Please reproduce the lines of the records below from the one holding "ª The mean difference" through the one holding "Figure 5. Considered", inclusive, skipping all pictures.

EXERCISE MATERIAL
»»

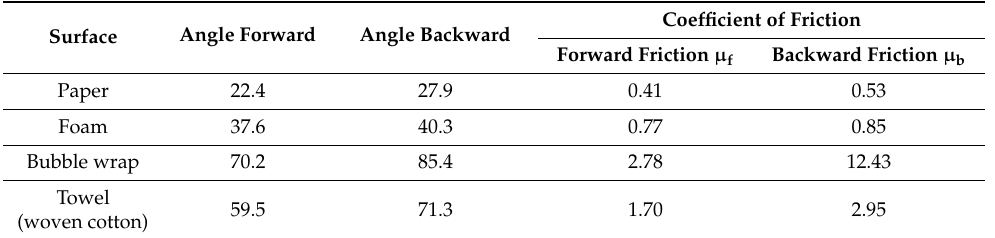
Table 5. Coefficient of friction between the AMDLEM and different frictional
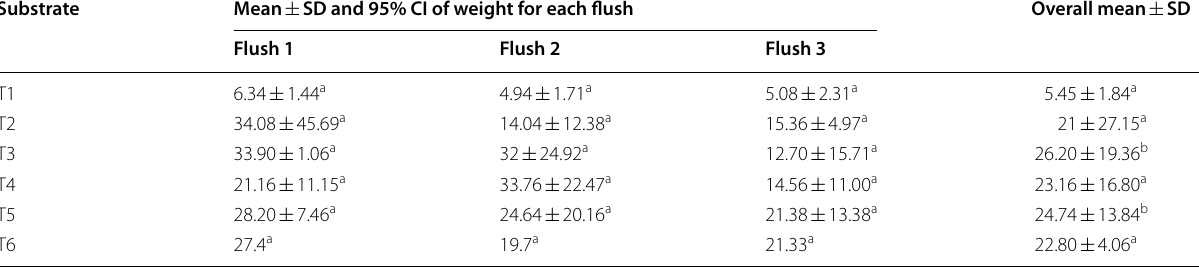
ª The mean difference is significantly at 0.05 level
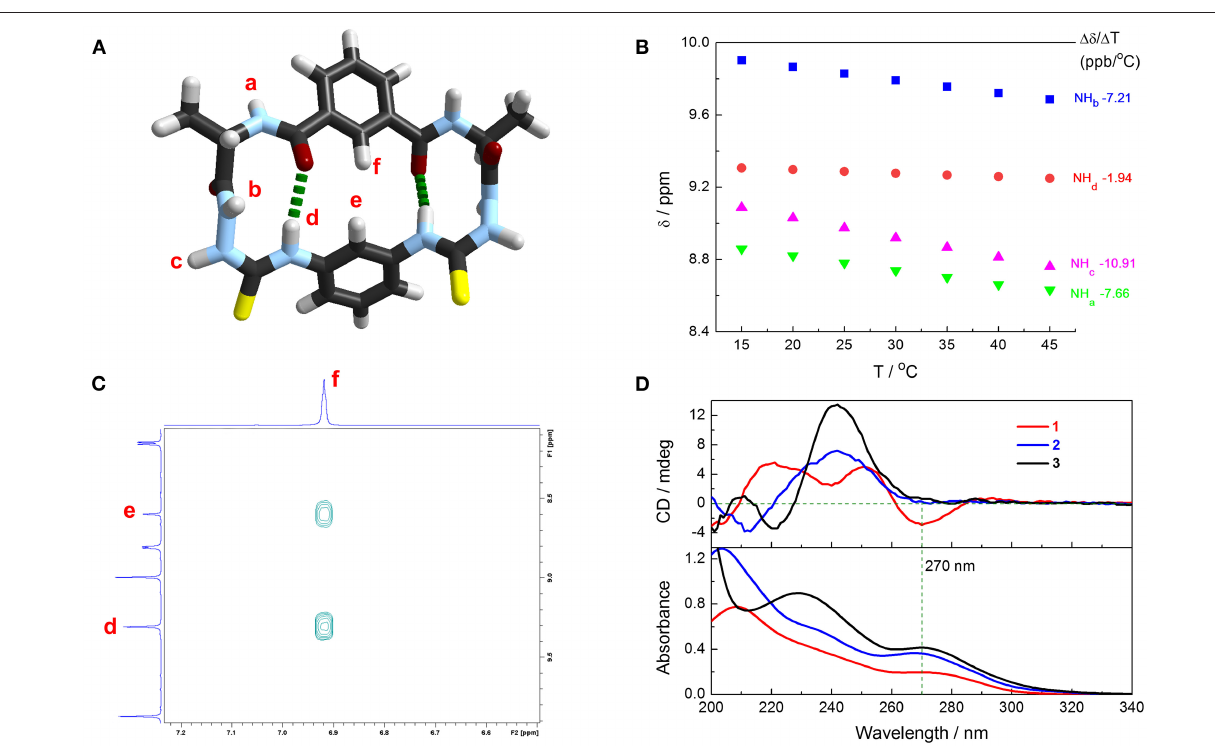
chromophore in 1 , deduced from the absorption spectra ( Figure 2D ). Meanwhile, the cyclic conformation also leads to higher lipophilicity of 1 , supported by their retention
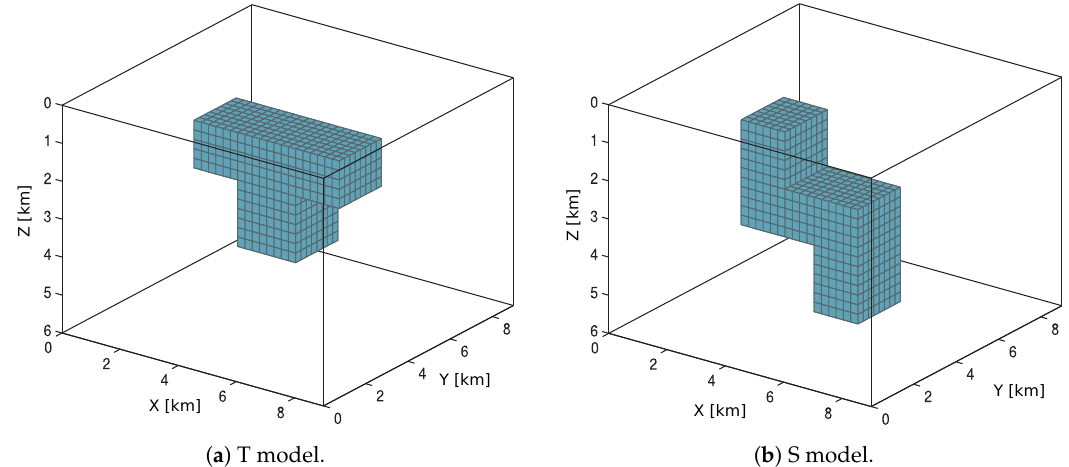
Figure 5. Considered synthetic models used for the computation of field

««
»»

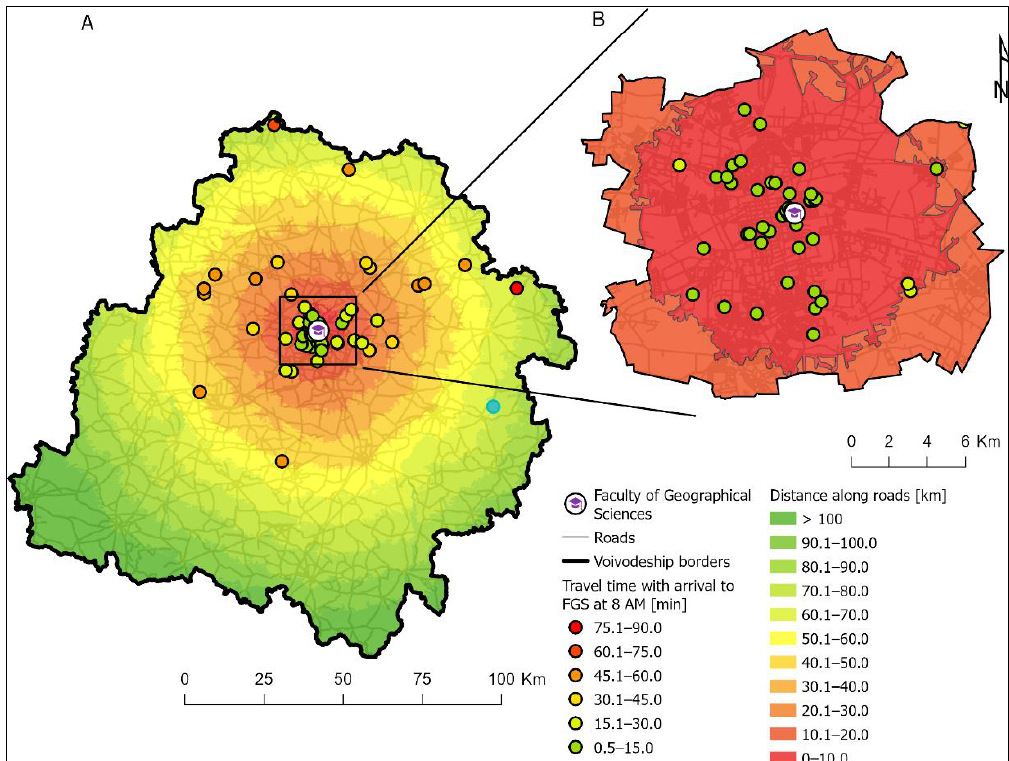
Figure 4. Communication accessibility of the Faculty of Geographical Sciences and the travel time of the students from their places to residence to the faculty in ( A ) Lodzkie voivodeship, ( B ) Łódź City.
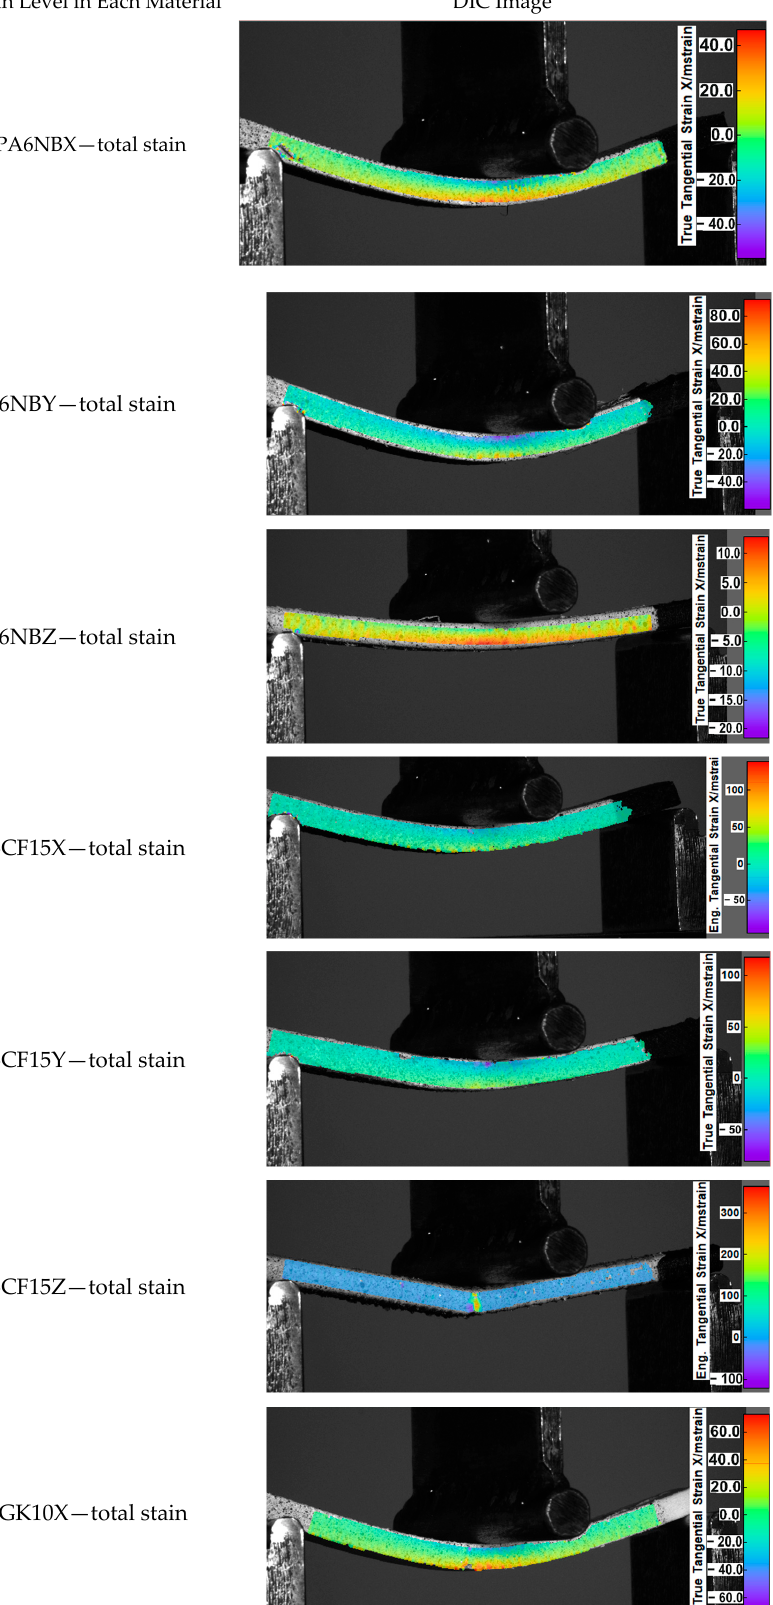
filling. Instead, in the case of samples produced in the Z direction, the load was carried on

««

ANSWER FOR THE TASK
ª The mean difference is significantly at 0.05 level
chromophore in 1 , deduced from the absorption spectra ( Figure 2D ). Meanwhile, the cyclic conformation also leads to higher lipophilicity of 1 , supported by their retention
Figure 5. Considered synthetic models used for the computation of field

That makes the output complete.